Cozy mystery fans will love this third installment in The Hidden Springs Mysteries series from an author who knows how to make small-town America sweet, sentimental–and a little sinister.

My Thoughts: Up until now, I had only attempted to read one other cozy mystery and I dnf’d it because I found it boring. I wanted to give the genre another chance so I requested this book to review. Unfortunately, I’ve come to the conclusion that cozy mysteries are too tame for me.

The book started out great, with a death of a realtor in a large Victorian mansion. I love the setting and the characters…it takes place in a small town called Hidden Springs and everyone knows everyone. I also enjoyed the author’s descriptions of people and places, I was able to picture everything very easily.

Unfortunately, it dragged a lot in the middle and by the end I didn’t even really care who the culprit was.

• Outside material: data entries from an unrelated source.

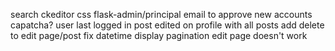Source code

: search
ckeditor css
flask-admin/principal
email to approve new accounts
capatcha?
user
    last logged in
    post edited on 
    profile with all posts
add delete to edit page/post
fix datetime display
pagination
edit page doesn't work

I also found the procedures used by the police in this book ridiculous. I’m not an expert at crime scene investigation but I’ve watched enough crime shows to know that there are certain procedures that need to be followed (regardless of the size of the town). The romance in the story also felt as though it was just put in to satisfy those who want some romance in a story….it didn’t fit well with the plot and almost felt like an afterthought.

To be fair, if I liked cozy mysteries, I probably would have really enjoyed this book but I like a bit more grit and action in my stories. I would absolutely recommend this if you are a fan of cozy mysteries or stories about small towns.

My Rating: 2 stars

I received this book from Baker Publishing Group in exchange for an honest review.